■ **Assignment**: Which lines hold the string "releases"? Copy each of them from the material below.

--------

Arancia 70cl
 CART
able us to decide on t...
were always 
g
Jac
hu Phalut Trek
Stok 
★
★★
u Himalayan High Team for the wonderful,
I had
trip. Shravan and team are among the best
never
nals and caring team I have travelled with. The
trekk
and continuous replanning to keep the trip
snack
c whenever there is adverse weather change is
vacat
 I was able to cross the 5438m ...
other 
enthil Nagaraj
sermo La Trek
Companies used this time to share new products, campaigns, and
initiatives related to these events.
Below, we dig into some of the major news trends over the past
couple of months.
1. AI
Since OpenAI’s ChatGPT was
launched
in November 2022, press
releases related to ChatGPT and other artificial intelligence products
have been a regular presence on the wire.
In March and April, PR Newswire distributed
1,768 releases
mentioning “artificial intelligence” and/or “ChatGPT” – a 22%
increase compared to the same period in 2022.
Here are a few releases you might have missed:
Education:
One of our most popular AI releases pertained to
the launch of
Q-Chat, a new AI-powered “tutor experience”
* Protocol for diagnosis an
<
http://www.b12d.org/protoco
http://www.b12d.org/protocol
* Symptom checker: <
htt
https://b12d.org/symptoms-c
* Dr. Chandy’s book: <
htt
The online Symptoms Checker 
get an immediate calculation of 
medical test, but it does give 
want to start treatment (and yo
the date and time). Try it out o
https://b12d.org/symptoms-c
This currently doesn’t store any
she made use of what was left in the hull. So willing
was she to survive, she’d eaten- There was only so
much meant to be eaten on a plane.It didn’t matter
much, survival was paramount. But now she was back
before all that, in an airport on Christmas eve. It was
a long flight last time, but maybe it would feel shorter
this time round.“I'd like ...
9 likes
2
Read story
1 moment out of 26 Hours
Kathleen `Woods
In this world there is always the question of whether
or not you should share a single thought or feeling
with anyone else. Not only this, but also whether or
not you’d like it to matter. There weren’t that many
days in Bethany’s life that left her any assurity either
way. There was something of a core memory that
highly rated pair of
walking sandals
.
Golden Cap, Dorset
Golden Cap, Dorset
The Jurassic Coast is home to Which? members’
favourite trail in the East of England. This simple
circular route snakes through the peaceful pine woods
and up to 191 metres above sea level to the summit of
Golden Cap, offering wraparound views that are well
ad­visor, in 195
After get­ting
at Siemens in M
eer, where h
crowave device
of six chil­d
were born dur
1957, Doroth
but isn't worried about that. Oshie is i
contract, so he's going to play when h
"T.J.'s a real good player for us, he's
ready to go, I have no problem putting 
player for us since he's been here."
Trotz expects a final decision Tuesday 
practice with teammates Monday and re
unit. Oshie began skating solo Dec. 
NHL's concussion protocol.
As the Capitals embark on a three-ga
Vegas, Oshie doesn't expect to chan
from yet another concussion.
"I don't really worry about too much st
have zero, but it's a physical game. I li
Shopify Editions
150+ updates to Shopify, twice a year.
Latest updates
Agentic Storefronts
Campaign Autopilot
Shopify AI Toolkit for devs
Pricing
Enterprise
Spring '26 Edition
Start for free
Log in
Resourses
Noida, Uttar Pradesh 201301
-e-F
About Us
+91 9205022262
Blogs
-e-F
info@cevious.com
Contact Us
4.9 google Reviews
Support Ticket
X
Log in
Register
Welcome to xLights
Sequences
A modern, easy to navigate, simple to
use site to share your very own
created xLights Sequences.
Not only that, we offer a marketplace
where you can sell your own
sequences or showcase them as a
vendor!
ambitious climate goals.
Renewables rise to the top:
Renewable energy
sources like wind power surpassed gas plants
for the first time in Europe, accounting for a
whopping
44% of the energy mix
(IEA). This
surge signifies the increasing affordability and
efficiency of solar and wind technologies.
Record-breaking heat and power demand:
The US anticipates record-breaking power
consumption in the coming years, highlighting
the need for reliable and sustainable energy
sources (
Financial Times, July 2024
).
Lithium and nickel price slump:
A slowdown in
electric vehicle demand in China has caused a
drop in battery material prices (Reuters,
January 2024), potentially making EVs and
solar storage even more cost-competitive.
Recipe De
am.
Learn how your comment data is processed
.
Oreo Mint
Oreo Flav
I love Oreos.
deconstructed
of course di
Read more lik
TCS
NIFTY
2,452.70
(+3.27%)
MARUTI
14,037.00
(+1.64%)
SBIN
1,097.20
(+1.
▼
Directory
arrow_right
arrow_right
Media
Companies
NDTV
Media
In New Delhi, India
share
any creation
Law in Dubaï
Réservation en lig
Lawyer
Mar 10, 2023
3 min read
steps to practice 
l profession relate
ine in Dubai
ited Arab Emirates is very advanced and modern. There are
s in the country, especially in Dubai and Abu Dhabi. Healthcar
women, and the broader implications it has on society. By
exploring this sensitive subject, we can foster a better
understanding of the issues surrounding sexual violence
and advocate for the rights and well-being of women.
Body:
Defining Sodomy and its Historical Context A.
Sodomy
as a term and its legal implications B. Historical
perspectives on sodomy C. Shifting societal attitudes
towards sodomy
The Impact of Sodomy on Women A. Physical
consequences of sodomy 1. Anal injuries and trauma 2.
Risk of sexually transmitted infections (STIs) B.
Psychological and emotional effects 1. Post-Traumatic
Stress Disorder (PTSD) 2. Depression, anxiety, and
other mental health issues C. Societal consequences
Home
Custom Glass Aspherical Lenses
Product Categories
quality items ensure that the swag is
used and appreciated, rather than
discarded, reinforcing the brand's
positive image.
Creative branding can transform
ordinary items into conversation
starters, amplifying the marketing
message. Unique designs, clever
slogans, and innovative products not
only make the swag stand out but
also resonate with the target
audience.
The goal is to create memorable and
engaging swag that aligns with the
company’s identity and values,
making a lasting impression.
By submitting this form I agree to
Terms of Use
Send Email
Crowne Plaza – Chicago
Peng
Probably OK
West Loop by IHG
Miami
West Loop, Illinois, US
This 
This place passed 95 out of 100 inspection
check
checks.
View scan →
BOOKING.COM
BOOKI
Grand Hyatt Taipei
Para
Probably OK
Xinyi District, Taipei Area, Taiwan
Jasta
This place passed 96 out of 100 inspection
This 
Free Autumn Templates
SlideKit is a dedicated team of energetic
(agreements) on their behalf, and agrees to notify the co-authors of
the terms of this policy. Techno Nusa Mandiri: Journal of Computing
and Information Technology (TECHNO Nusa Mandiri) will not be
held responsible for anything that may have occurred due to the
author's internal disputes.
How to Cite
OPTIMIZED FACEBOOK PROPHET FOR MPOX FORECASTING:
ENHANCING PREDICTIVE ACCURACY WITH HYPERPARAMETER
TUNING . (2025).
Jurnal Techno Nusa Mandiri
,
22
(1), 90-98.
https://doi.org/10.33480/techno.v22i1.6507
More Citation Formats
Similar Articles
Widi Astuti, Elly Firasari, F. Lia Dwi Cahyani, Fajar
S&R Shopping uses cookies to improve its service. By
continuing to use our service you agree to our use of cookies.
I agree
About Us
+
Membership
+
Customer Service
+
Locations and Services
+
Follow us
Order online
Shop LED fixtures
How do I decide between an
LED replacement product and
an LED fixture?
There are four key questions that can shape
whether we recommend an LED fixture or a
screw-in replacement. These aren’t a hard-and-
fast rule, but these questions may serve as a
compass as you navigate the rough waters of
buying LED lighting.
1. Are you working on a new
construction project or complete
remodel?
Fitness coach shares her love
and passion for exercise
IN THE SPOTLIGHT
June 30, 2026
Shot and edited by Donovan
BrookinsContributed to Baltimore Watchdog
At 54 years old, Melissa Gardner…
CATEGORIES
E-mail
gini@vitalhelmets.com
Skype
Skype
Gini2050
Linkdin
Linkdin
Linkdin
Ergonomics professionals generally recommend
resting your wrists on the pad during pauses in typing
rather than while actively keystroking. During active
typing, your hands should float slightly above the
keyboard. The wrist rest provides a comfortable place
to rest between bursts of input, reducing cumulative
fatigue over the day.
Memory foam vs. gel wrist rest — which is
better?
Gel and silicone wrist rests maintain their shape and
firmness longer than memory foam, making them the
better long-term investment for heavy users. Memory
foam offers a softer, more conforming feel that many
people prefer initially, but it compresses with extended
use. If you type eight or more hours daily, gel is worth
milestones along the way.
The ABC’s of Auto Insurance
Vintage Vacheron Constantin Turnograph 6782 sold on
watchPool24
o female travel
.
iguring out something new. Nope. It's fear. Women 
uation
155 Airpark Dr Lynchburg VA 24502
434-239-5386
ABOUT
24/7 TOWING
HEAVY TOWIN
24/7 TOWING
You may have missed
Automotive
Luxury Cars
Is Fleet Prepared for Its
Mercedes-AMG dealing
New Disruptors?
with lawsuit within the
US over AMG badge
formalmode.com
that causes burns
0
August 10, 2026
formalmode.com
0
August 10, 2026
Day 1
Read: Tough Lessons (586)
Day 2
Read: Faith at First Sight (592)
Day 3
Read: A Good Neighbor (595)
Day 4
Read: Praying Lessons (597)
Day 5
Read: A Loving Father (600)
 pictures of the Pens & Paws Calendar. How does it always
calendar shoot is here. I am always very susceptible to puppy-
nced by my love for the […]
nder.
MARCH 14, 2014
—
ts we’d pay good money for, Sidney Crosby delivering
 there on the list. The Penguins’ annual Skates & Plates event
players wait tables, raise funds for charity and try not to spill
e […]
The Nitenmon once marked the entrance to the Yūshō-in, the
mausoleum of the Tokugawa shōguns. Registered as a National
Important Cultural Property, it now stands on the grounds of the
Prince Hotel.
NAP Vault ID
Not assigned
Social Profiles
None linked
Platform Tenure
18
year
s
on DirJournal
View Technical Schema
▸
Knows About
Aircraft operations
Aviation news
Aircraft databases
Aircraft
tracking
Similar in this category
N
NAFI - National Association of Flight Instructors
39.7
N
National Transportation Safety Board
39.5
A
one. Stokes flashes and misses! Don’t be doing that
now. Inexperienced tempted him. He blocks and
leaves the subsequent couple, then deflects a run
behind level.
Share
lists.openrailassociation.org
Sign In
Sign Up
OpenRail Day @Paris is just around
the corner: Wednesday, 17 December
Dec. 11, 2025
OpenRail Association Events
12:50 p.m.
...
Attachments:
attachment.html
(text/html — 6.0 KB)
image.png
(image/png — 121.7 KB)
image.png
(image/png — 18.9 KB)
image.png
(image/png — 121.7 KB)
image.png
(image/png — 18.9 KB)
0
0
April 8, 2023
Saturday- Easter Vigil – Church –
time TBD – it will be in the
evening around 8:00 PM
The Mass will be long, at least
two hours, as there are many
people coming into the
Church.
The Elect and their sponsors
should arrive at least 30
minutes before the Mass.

--------

■ **Solution**:
releases related to ChatGPT and other artificial intelligence products
1,768 releases
Here are a few releases you might have missed:
One of our most popular AI releases pertained to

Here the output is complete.